Instructions for the task =
In the data, extract each line that holds the string "input".

Plain-text engineering files =
★ ★ ★ ★ ★

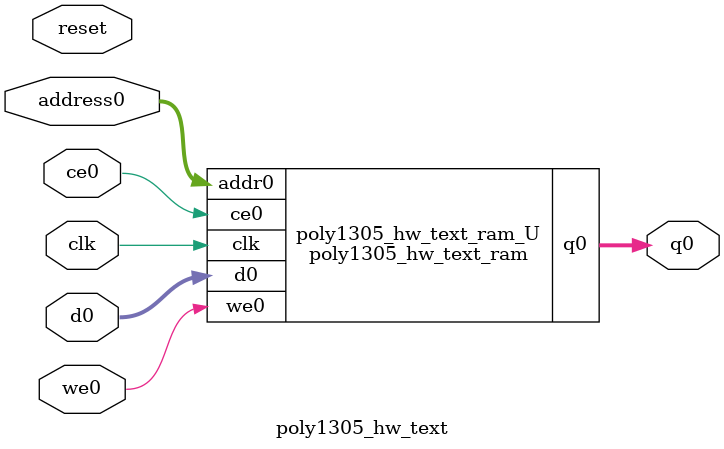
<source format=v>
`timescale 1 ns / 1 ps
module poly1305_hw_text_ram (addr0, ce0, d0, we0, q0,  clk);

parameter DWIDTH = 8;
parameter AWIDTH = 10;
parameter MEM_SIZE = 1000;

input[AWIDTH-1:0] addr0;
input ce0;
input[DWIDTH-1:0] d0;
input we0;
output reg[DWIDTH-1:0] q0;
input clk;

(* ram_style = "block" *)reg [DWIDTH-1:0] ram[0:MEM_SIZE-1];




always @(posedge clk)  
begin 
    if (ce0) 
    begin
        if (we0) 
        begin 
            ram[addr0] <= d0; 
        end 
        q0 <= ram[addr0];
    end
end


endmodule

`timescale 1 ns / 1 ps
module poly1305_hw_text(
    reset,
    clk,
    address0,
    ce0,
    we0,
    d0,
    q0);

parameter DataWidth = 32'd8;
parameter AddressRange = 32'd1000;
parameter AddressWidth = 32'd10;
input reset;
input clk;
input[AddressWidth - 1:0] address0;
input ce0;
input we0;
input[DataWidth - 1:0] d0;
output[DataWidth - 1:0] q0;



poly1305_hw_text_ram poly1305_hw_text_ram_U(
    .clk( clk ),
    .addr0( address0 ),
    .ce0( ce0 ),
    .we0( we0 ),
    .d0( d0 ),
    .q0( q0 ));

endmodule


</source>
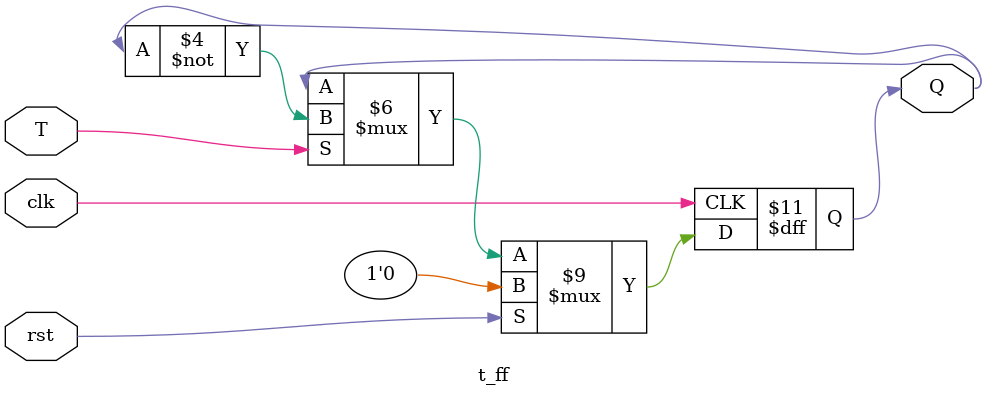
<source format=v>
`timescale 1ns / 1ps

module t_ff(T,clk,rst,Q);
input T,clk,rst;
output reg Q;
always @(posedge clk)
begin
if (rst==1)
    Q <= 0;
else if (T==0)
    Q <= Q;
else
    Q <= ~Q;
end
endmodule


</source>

★ ★ ★ ★ ★

Your response =
input[AWIDTH-1:0] addr0;
input ce0;
input[DWIDTH-1:0] d0;
input we0;
input clk;
input reset;
input clk;
input[AddressWidth - 1:0] address0;
input ce0;
input we0;
input[DataWidth - 1:0] d0;
input T,clk,rst;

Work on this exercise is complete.